++++ Material shown

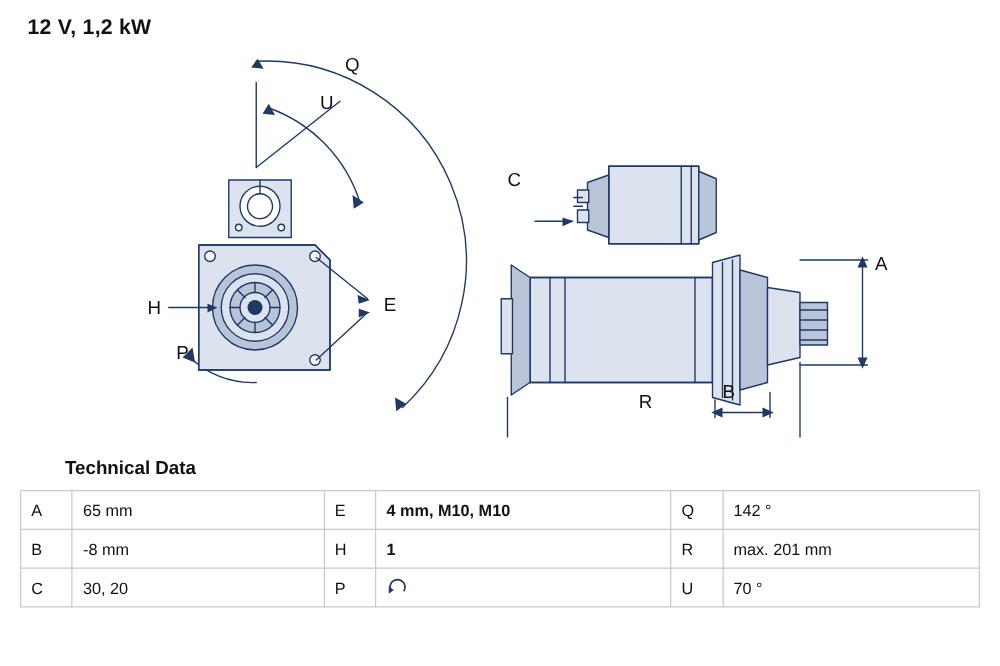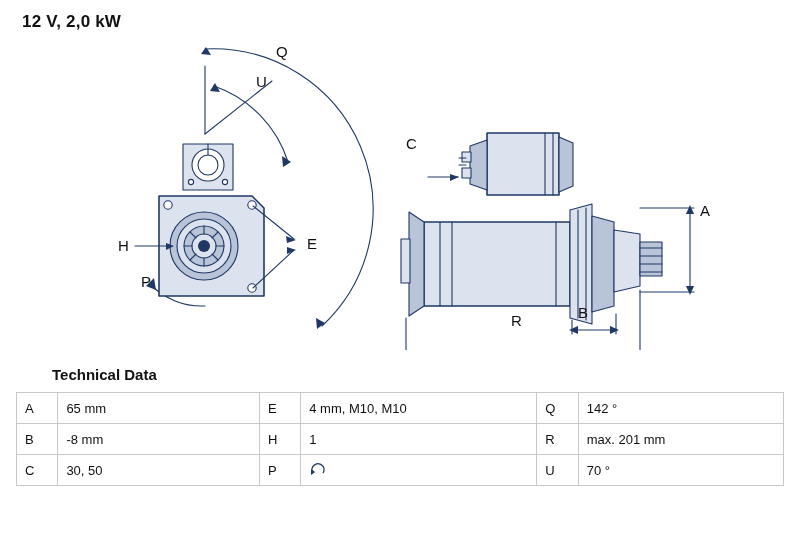"12 V, 2,0 kW" div.title { text: 2,0 -> 1,2 }
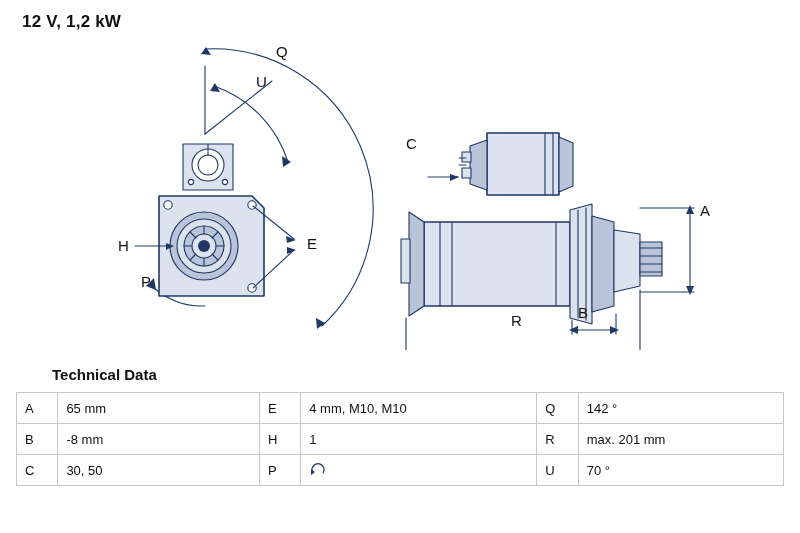"4 mm, M10, M10" td.val-wide { font-weight: none -> bold }
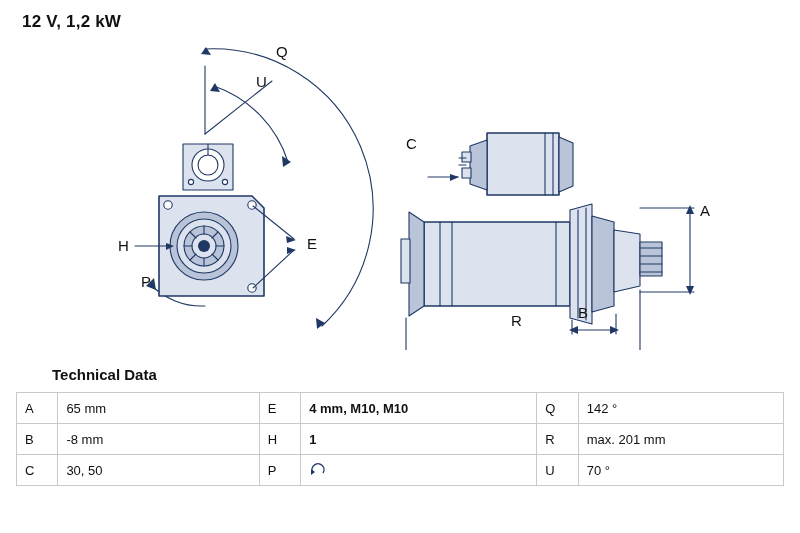"30, 50" td.val { text: 50 -> 20 }
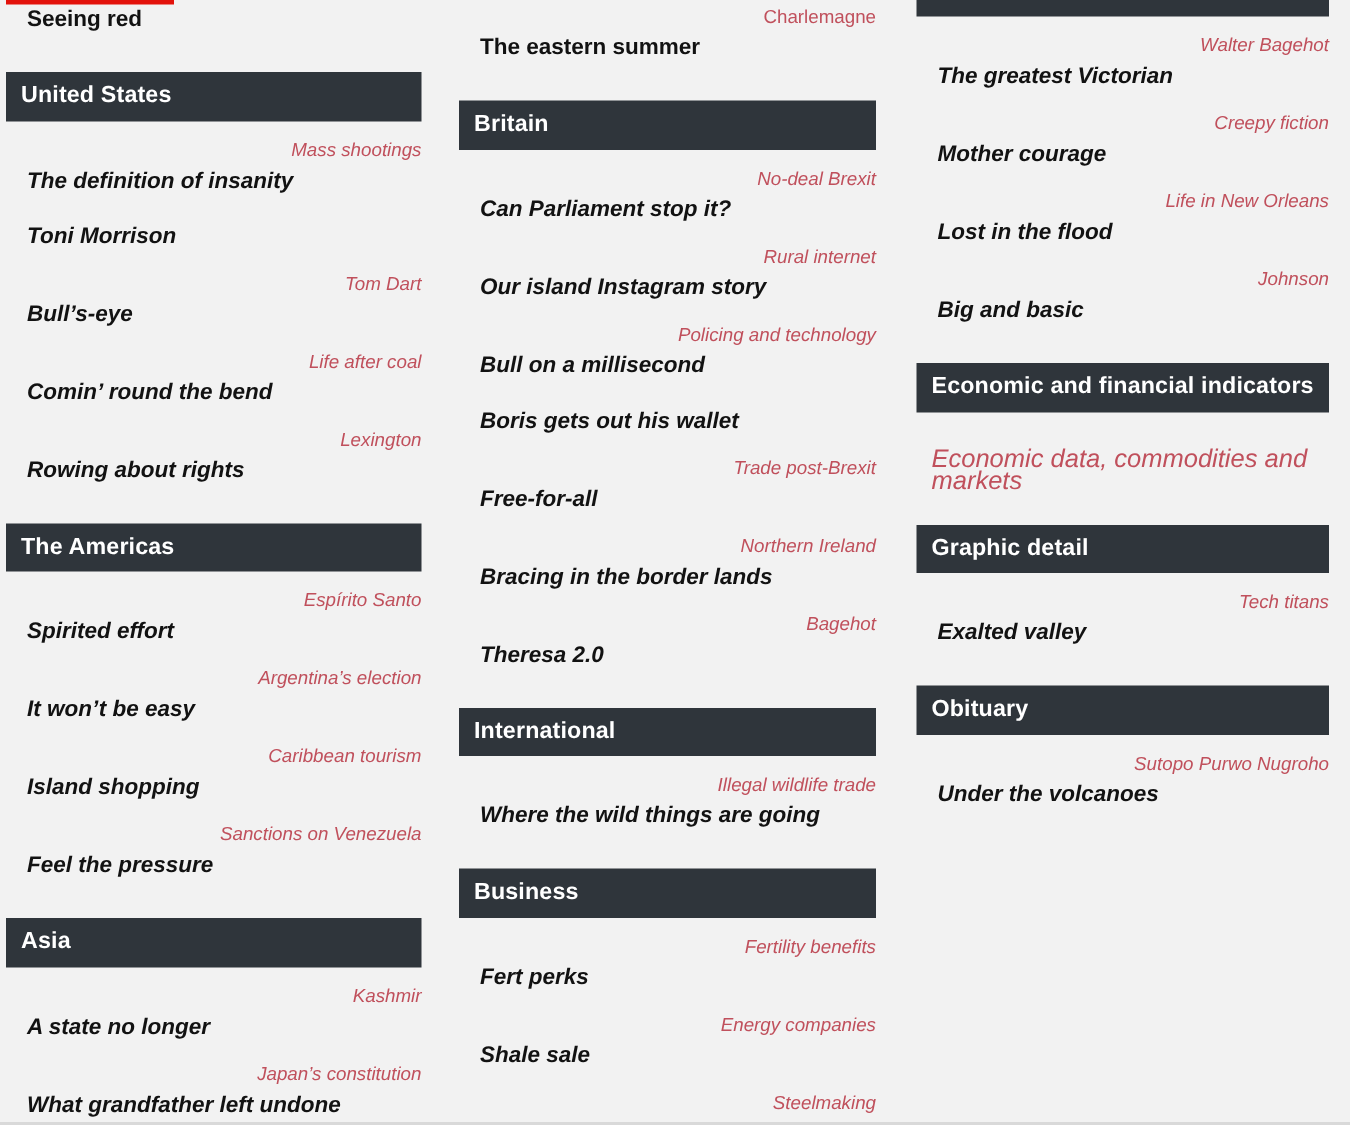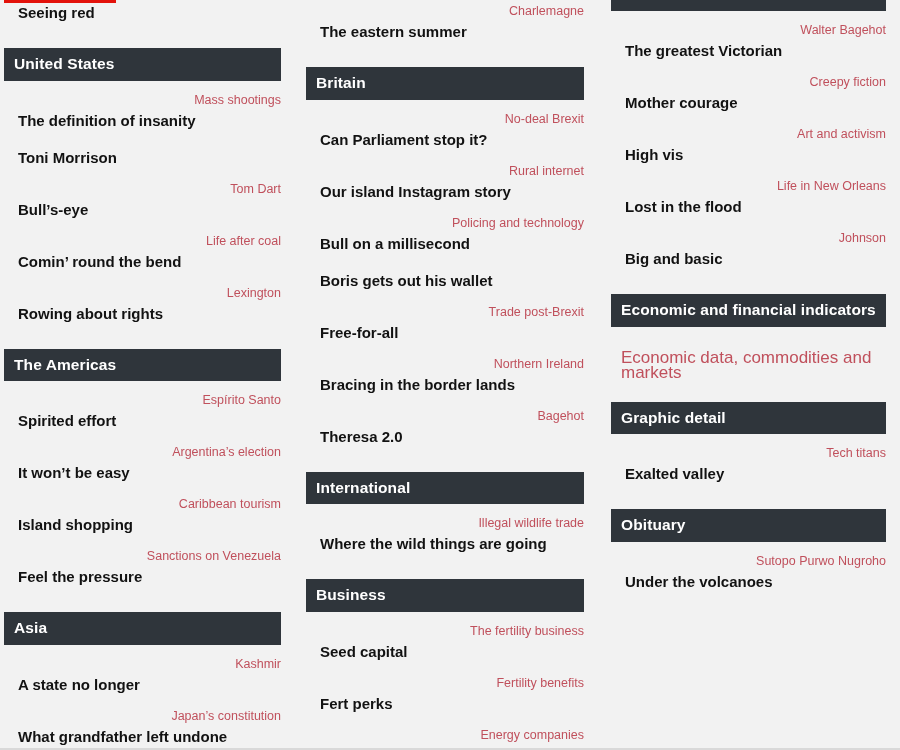"Walter Bagehot" .section-body { font-style: none -> italic }
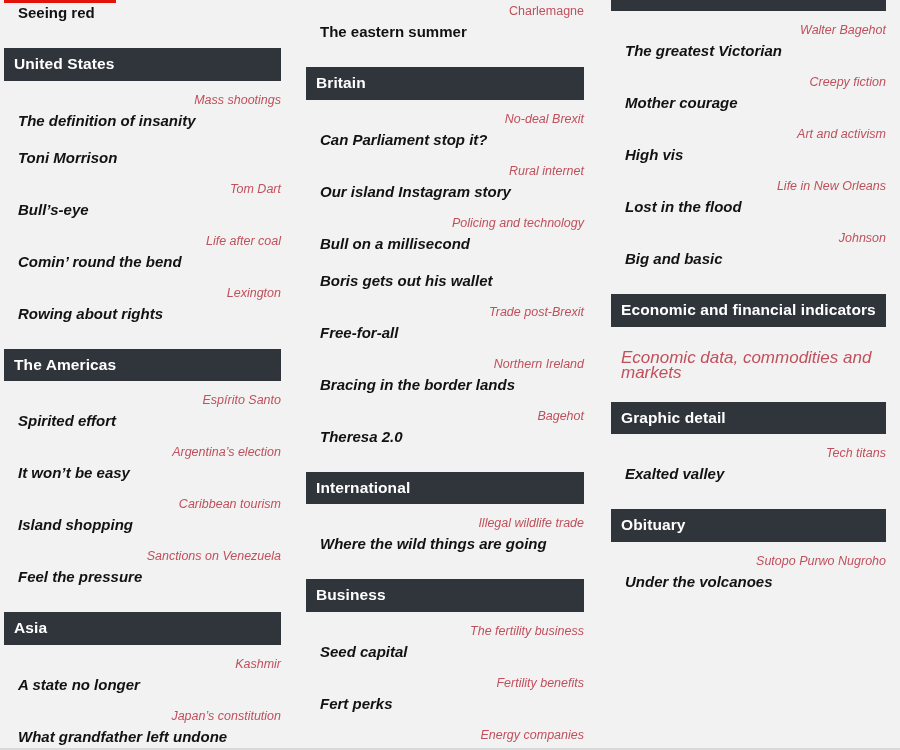"Art and activism" div.article { html: <div> <span>Art and activism</span> <span>High vis</span> </div> -> none }
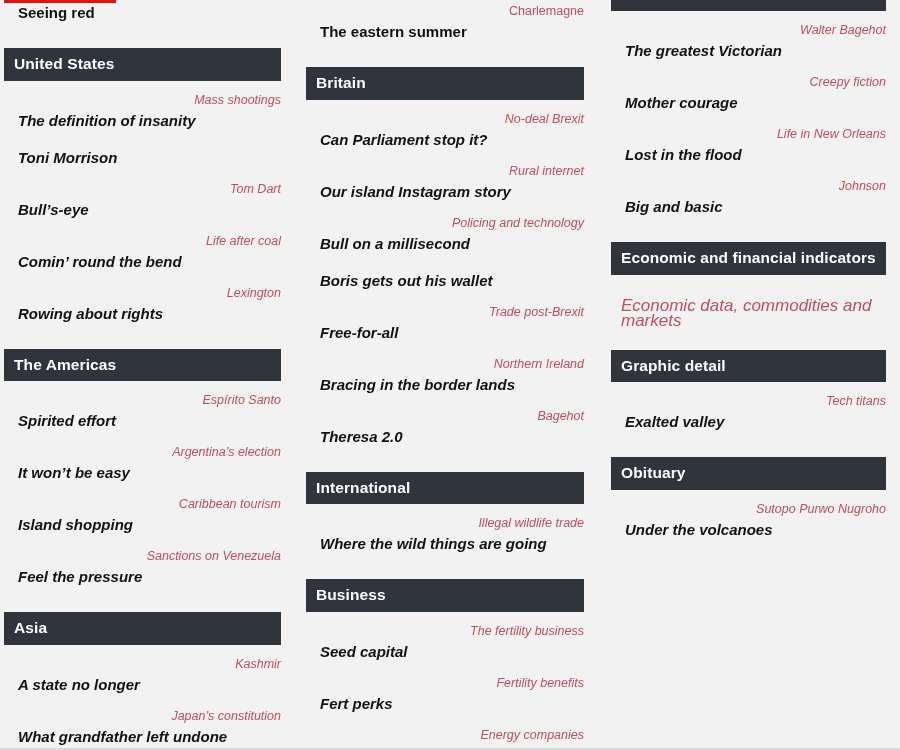"The fertility business" div.article { html: <div> <span>The fertility business</span> <span>Seed capital</span> </div> -> none }
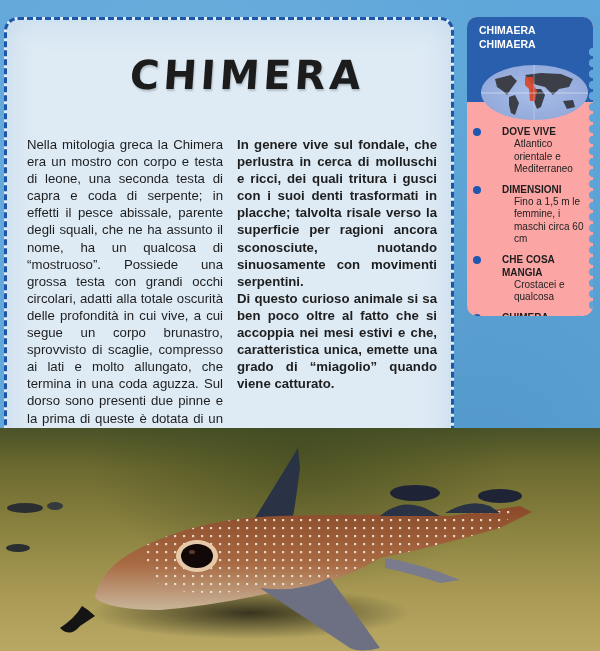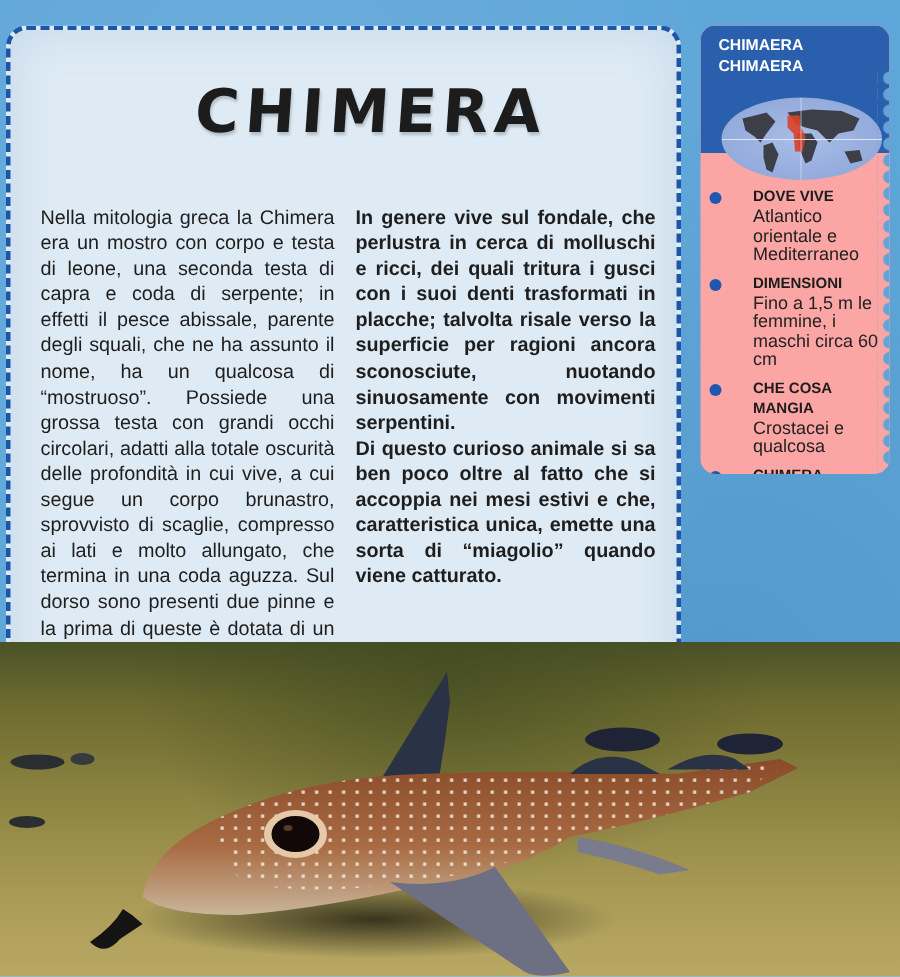"Atlantico orientale e Mediterraneo" .item .value { font-size: 12px -> 10px; margin-left: none -> 12px }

++++++++

◆ Problem to solve ◆
Give back exactly, and solely, the section of the data above bounded by the line containing "html: <div> <span>Art" and the line containing "html: <div> <span>The", both bounding lines included and pictures omitted.

◆ Result for this task ◆
"Art and activism" div.article { html: <div> <span>Art and activism</span> <span>High vis</span> </div> -> none }
"The fertility business" div.article { html: <div> <span>The fertility business</span> <span>Seed capital</span> </div> -> none }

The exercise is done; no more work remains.